How to complete this task: Images are to be omitted, and the rest of the records reproduced exactly.
Material for this task section start
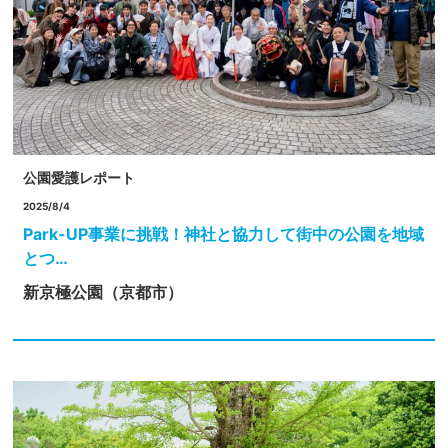
公園愛護レポート
2025/8/4
Park-UP事業に挑戦！神社と協力して街中の公園を地域
とつ…
新京極公園（京都市）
Material for this task section end
Exercise answer:
公園愛護レポート
2025/8/4
Park-UP事業に挑戦！神社と協力して街中の公園を地域
とつ…
新京極公園（京都市）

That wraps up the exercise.